June 24, 2017
June 24, 2017
June 28, 2017
For two consecutive years (fall 2014 and 2015), two weeks of the civil engineering materials laboratory course at the University of South Carolina were dedicated for a student-centered, problem-based learning (PBL) module about nanomaterials in cement composites. Implementation of this module was part of a larger curriculum enhancement and faculty development project to integrate student learning of nanotechnology using a PBL network of courses. The project goal was to elevate knowledge of and elicit critical thinking in the complex and increasingly important area of nanomaterial applications in civil and environmental engineering.
Specifically, this module was designed to address the challenge with student understanding of the nanoscale. Students were presented with a current problem set in the context of nano-amended cement composites for below-ground nuclear waste storage at a local site, where leaching is of concern. The driving question, for which students were asked to estimate a solution, was “What is the amount, using wt% as units, of multiwalled carbon nanotubes needed to attain at least a 20% increase in compressive strength in Type I ordinary Portland cement mortar?” This question was presented in a decision worksheet that was completed as individuals and in teams before and after strengthening their understanding of fundamental concepts through active learning exercises.

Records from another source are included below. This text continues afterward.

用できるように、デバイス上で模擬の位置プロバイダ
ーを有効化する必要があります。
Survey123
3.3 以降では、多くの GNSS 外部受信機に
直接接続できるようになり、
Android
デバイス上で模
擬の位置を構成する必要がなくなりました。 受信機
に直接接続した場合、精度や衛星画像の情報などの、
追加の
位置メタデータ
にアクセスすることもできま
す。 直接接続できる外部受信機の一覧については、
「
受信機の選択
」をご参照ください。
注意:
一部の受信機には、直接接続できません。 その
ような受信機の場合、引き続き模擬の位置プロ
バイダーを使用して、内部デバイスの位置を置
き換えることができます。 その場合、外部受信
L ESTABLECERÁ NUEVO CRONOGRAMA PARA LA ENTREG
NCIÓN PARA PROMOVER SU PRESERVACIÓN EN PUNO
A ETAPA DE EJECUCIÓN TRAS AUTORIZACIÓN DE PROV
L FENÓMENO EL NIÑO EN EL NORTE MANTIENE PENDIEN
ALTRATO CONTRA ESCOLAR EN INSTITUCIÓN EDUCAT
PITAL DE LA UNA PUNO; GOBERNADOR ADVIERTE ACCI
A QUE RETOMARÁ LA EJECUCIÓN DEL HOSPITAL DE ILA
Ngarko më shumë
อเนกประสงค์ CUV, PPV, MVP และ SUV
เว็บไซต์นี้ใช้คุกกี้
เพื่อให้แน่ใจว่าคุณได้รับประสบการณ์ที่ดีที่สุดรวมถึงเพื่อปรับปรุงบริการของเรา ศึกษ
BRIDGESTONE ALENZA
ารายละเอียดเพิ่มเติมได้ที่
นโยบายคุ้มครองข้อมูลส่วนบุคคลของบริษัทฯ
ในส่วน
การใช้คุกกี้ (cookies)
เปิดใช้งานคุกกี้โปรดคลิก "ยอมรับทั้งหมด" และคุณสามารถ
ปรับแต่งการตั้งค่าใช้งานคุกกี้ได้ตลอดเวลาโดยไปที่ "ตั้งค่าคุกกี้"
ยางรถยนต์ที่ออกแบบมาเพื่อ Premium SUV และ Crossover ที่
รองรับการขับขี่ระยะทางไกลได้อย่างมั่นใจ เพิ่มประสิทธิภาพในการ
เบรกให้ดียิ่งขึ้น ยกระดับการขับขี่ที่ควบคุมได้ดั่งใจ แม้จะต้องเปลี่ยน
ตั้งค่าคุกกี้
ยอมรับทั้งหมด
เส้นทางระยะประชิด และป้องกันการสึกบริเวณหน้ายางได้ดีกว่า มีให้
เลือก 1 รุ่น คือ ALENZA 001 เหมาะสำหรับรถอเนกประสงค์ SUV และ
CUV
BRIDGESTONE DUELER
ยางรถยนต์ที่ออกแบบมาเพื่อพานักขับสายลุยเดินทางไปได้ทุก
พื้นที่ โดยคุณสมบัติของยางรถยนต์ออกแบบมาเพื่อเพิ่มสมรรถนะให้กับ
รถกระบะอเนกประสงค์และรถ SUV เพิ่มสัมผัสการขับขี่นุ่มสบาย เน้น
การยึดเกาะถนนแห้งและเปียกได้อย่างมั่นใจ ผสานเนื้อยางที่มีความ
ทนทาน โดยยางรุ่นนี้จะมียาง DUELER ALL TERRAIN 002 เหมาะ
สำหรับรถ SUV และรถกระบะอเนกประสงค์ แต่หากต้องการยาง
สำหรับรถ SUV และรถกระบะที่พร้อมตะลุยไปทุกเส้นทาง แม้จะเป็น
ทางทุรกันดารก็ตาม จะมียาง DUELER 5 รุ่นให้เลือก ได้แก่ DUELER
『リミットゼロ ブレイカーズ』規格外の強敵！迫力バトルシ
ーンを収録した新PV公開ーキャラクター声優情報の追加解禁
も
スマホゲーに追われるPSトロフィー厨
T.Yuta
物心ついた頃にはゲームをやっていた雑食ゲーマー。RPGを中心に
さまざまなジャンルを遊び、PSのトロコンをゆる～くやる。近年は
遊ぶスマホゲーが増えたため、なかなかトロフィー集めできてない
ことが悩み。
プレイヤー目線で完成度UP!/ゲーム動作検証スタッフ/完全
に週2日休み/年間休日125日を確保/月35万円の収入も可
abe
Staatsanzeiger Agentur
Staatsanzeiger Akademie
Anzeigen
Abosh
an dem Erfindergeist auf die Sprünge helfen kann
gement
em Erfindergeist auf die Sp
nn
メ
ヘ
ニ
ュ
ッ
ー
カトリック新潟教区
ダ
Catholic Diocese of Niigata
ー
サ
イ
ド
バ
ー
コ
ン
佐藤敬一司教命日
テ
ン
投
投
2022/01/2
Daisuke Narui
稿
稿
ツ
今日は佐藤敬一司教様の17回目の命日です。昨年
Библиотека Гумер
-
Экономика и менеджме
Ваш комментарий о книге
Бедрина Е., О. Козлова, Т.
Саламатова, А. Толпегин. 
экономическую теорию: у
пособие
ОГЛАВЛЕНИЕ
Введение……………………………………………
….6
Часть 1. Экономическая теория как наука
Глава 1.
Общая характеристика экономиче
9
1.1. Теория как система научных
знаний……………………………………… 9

This paper reports on the salient results of this two-year experience. It discusses and demonstrates how student illustrations and written evidence from decision worksheets and active learning exercises were used for a qualitative assessment of: (a) recognition of relevant concrete properties (prior knowledge); (b) student learning of fundamental nanomaterial properties (new knowledge); (c) an understanding of the nanoscale in the given problem context; and (d) how students in teams influence each other’s learning processes in a collaborative PBL environment.